The Bloviator responds:
Judging by the people I see in the picture below, almost all of them look at least as old as I. When I don't shave, my whiskers are as gray as a winter day in Germany so I think I am qualified to point out graybeards when I see them. Perhaps you younger folks were out of camera range.
You've "had no voice for a long time?" Welcome to the club, I've felt the same, for over thirty years. Not that that hasn't stopped those who claim to be on the side of inclusiveness from showering me and those who share my "conservative" (I'm not ashamed of that word) views with abuse and condescension.

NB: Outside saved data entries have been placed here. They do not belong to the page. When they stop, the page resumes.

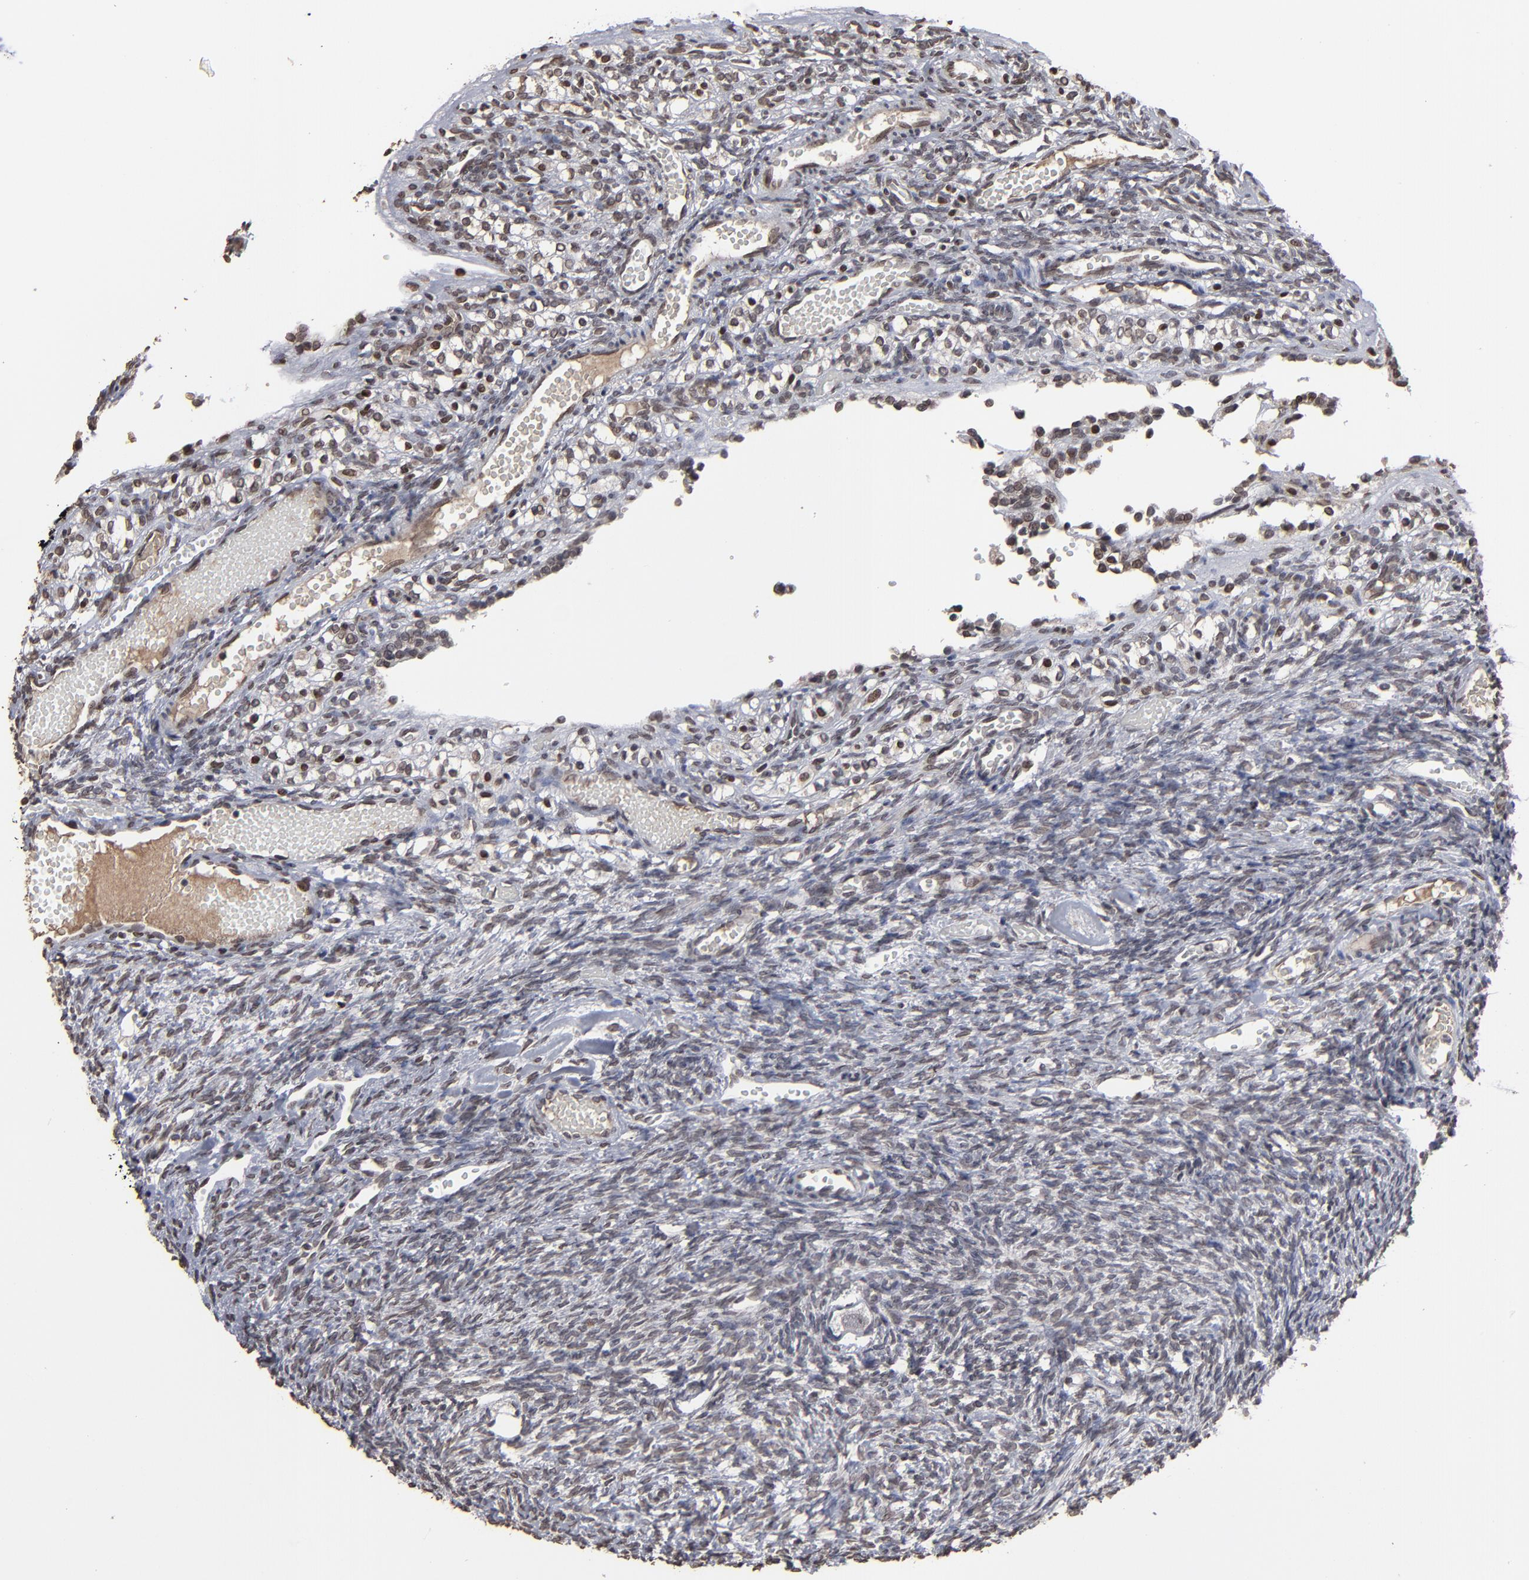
{"staining": {"intensity": "negative", "quantity": "none", "location": "none"}, "tissue": "ovary", "cell_type": "Follicle cells", "image_type": "normal", "snomed": [{"axis": "morphology", "description": "Normal tissue, NOS"}, {"axis": "topography", "description": "Ovary"}], "caption": "DAB immunohistochemical staining of benign human ovary shows no significant staining in follicle cells.", "gene": "BAZ1A", "patient": {"sex": "female", "age": 35}}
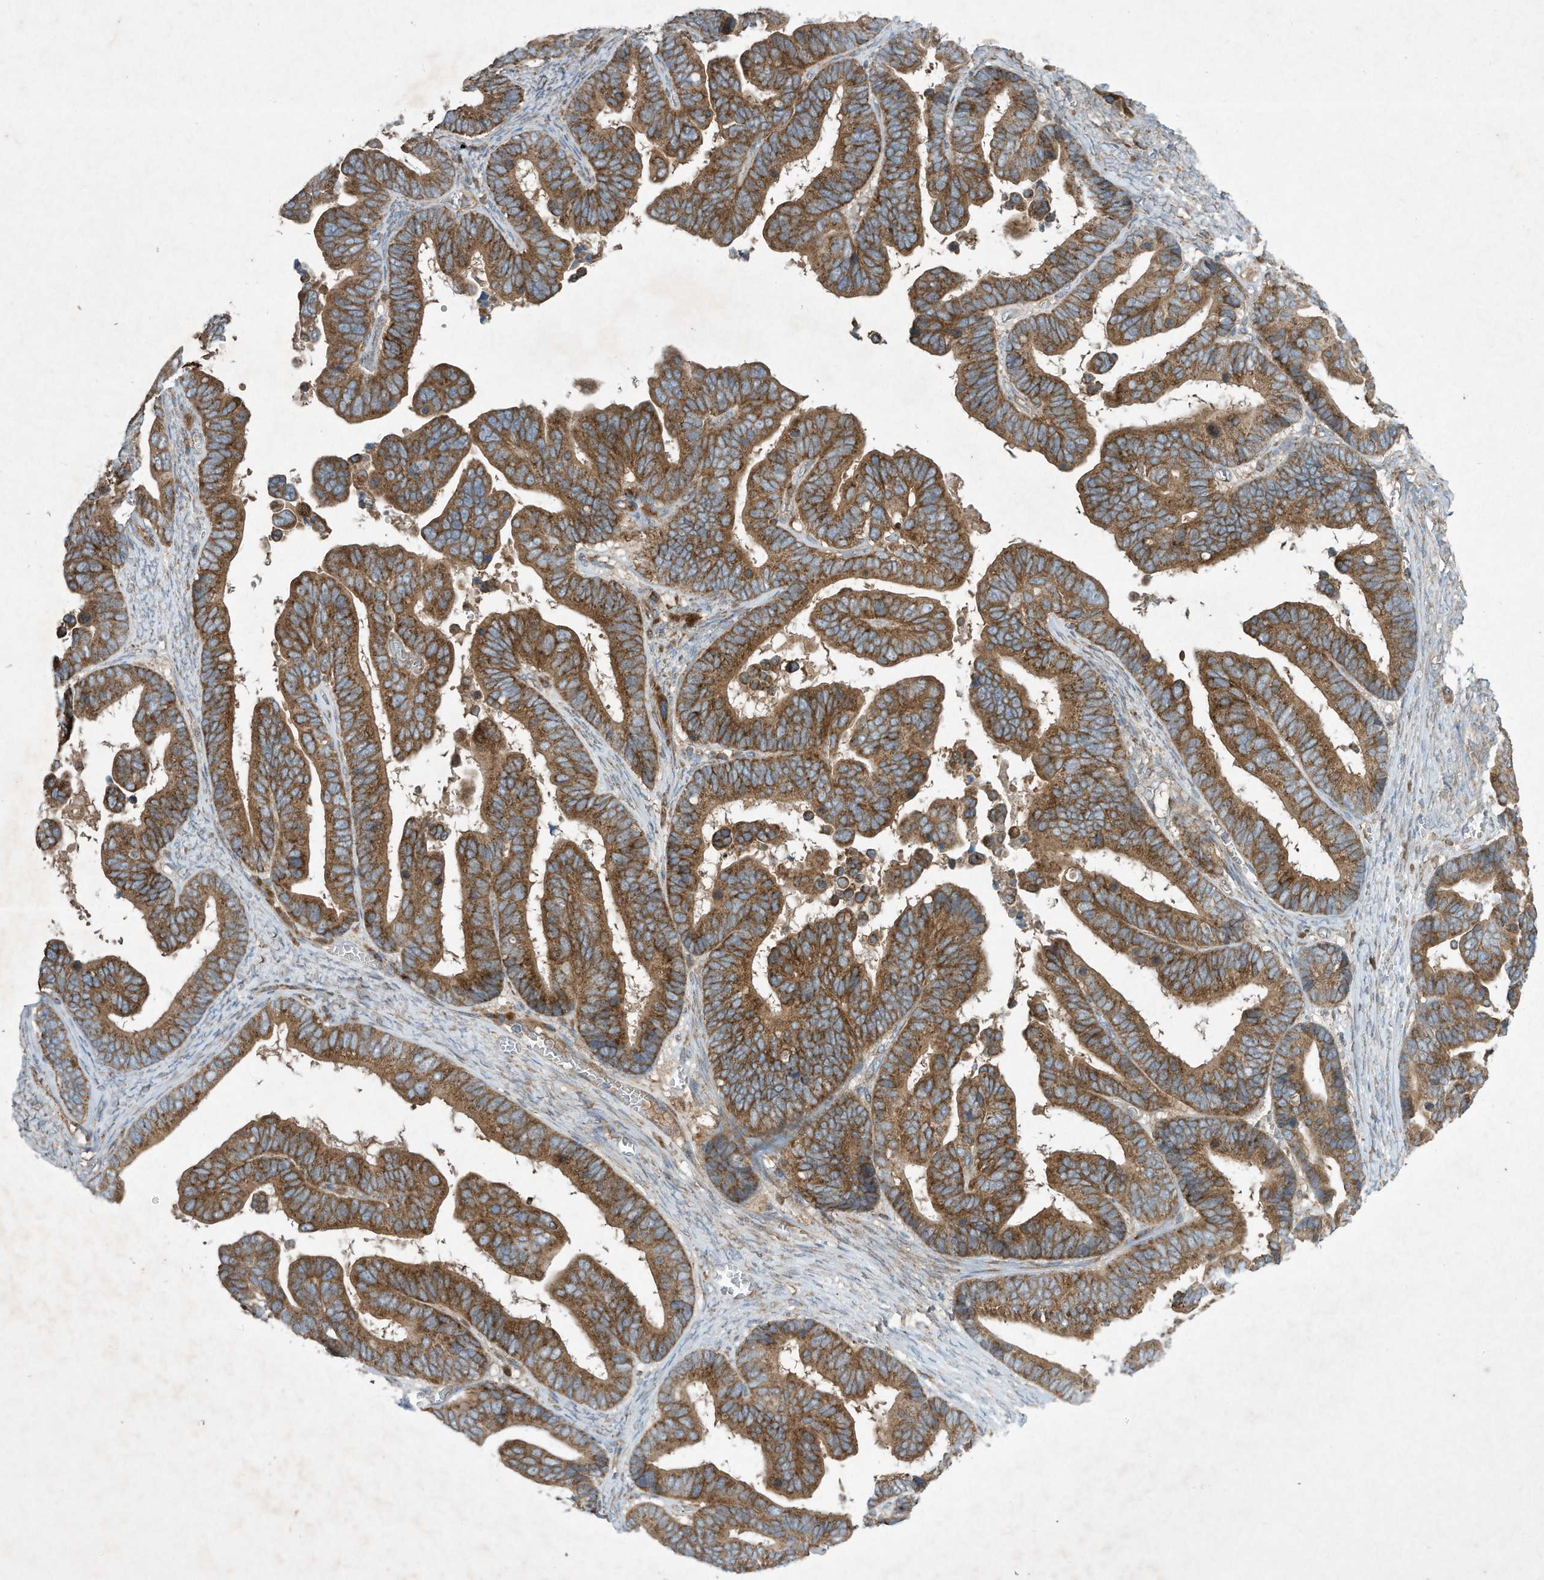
{"staining": {"intensity": "moderate", "quantity": ">75%", "location": "cytoplasmic/membranous"}, "tissue": "ovarian cancer", "cell_type": "Tumor cells", "image_type": "cancer", "snomed": [{"axis": "morphology", "description": "Cystadenocarcinoma, serous, NOS"}, {"axis": "topography", "description": "Ovary"}], "caption": "Immunohistochemistry (IHC) staining of ovarian cancer, which exhibits medium levels of moderate cytoplasmic/membranous staining in about >75% of tumor cells indicating moderate cytoplasmic/membranous protein positivity. The staining was performed using DAB (3,3'-diaminobenzidine) (brown) for protein detection and nuclei were counterstained in hematoxylin (blue).", "gene": "SYNJ2", "patient": {"sex": "female", "age": 56}}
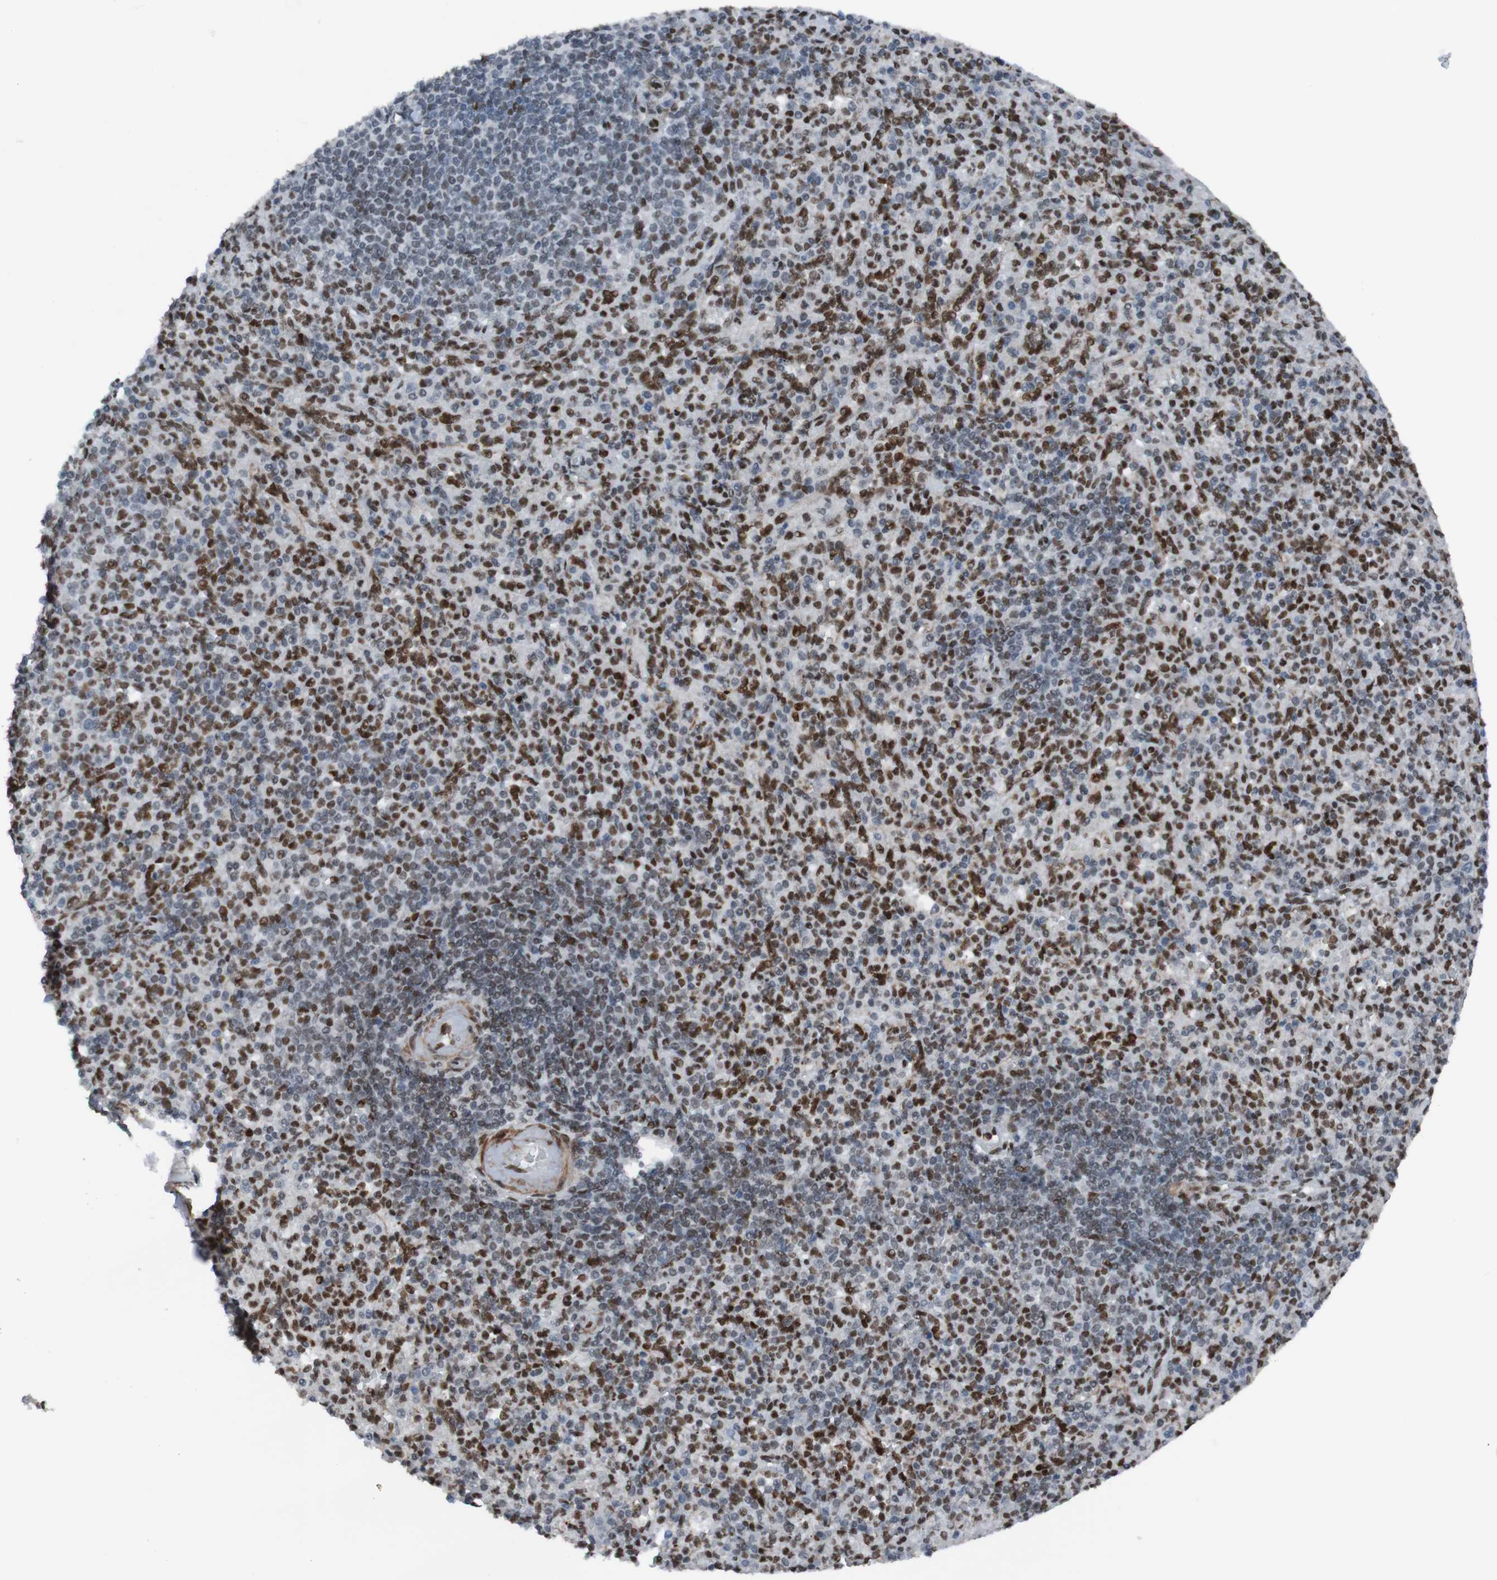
{"staining": {"intensity": "strong", "quantity": ">75%", "location": "nuclear"}, "tissue": "spleen", "cell_type": "Cells in red pulp", "image_type": "normal", "snomed": [{"axis": "morphology", "description": "Normal tissue, NOS"}, {"axis": "topography", "description": "Spleen"}], "caption": "Protein expression analysis of normal spleen displays strong nuclear staining in approximately >75% of cells in red pulp.", "gene": "PHF2", "patient": {"sex": "female", "age": 74}}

Regarding my understanding of the "truth" (why do you use quotation marks there?): My understanding of it with respect to Church doctrine is that it is based on Scripture, the Creeds and the Thirty-Nine Articles. Modern day ECUSA seems to regard those three items as mere historical artifacts, to be adjusted, de-emphazied or just plain ignored as necessary should they happen to conflict with ever changing contemporary mores. I demur.
Like you, I am truly weary of the disdain and disrespect. I suspect I have been putting up with it a lot longer than you but relief is at hand for both of us. There will be a bust up, soon. The two sides today sadly resemble the bitter and acrimonious partners in a long but utterly failed marriage. Ruth Gledhill got it right in the London Times today: It's time for a divorce; the warring parties should go their separate ways for their mutual good health and sanity.
Maybe then there can be some healing. God be with you.